From Kossuth Square we walked to the Shoes on the Danube Bank memorial which honors the Jews who were killed by fascist. They were ordered to take off their shoes, and were shot at the edge of the water so that their bodies fell into the river and were carried away. It represents their shoes left behind on the bank.

Shoes on the Danube Bank
Shoes on the Danube Bank Memorial

 

View of the Shoe Memorial and the Buda Castle
View of the Shoe Memorial and the Buda Castle

From here we looked at the back side of the Parliament, and caught a glimpse of something on the steps of the building. First I thought it might be a change of the guards, but it wasn’t. It seemed like the four guards were dancing to music.

Guards at the Budapest Parliament
Guards at the Budapest Parliament

 

Guards at the Budapest Parliament
Guards at the Budapest Parliament

From Kossuth Square we walked towards Freedom (or Liberty) Square. After a short stop at the Statue of Imre Nagy we viewed two controversial statues: the Soviet War Memorial and the Nazi Occupational Monument.

 

Statue of Imre Nagy
Statue of Imre Nagy

 

Statue of Imre Nagy with the Parliament in the background
Statue of Imre Nagy with the Parliament in the background

 

Soviet War Memorial
Soviet War Memorial

 

Nazi Occupational Memorial
Nazi Occupational Memorial

We also walked by St. Stephen’s Basilica, which is dedicated to Hungary’s first king.

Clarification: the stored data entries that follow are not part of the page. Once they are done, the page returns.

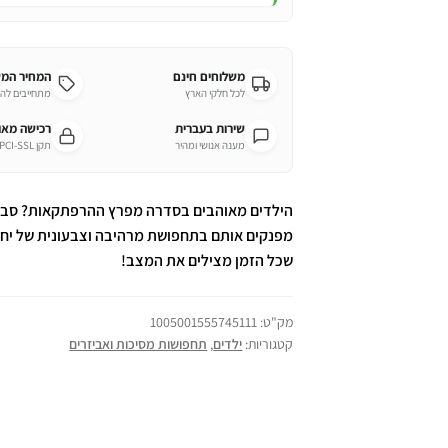
משלוחים חינם
המחיר המ
לכל חלקי הארץ
מתחייבים לה
שירות בעברית
רכישה מא
מענה אנושי ומהיר
תקן PCI-SSL מחמיר
הילדים מאוהבים בסדרה מפרץ ההרפתקאות? סביר 
מפנקים אותם בתחפושת מרהיבה וצבעונית של יחידת 
שכל הזמן מצילים את המצב!
מק"ט:
1005001555745111
קטגוריות:
ילדים
,
תחפושות מסיכות ואביזרים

St. Stephen's Basilica, Budapest
St. Stephen’s Basilica, Budapest

I wanted to show my guests the Millennium Underground Railway, the oldest subway line in Budapest, and the the second oldest underground railway in the world. We only rode on it for one stop, took a quick look at the Opera building, then rode it back to Deak Ferenc Square.

 

Millennium Underground Railway, Budapest
Millennium Underground Railway, Budapest

 

Millennium Underground Railway, Budapest
Millennium Underground Railway, Budapest

 

Opera, Budapest
Opera, Budapest

We took tram #47 to the Great Market. From the tram we saw the Synagog, the Eotvos Lorand University of Arts and Sciences ( where I got my degree from), and the Hungarian National Museum. The Budapest Great Market was packed! I had never seen so many people there before. We only stayed for a few minutes, then after tasting some Hungarian gelato we headed to our last stop, Gellert Hill.

Budapest Great Market
Budapest Great Market

 

Budapest Great Market
Budapest Great Market

 

Budapest Great Market
Budapest Great Market

 

Budapest Great Market
Budapest Great Market

The finale of our seven hour tour was on top of Gellert Hill, from where you can see the panorama of most of the city.

Panorama of Budapest
Panorama of Budapest

 

The Liberty Statue on top of Gellert Hill
The Liberty Statue on top of Gellert Hill

We finally headed back to the hotel on a bus and two trams. This was a really fun day filled with wonderful conversations. I was very happy that I could help someone from my new home to show them my old one.

Bob and Carol on a bus.
Bob and Carol on a bus.

4 comments

  1. That is a full day of sightseeing. I would love to visit someday. Thanks for sharing it with us.

    1. Gizella Nyquist

      WOW! First time back? You will think that you are visiting a different country, not Hungary. I only left in 1992, but there have been so many changes, that it’s hard to remember how everything used to be. I hope you will enjoy your stay. I am planning on visiting a few more places in Budapest while I’m here, I’ll report about them as well.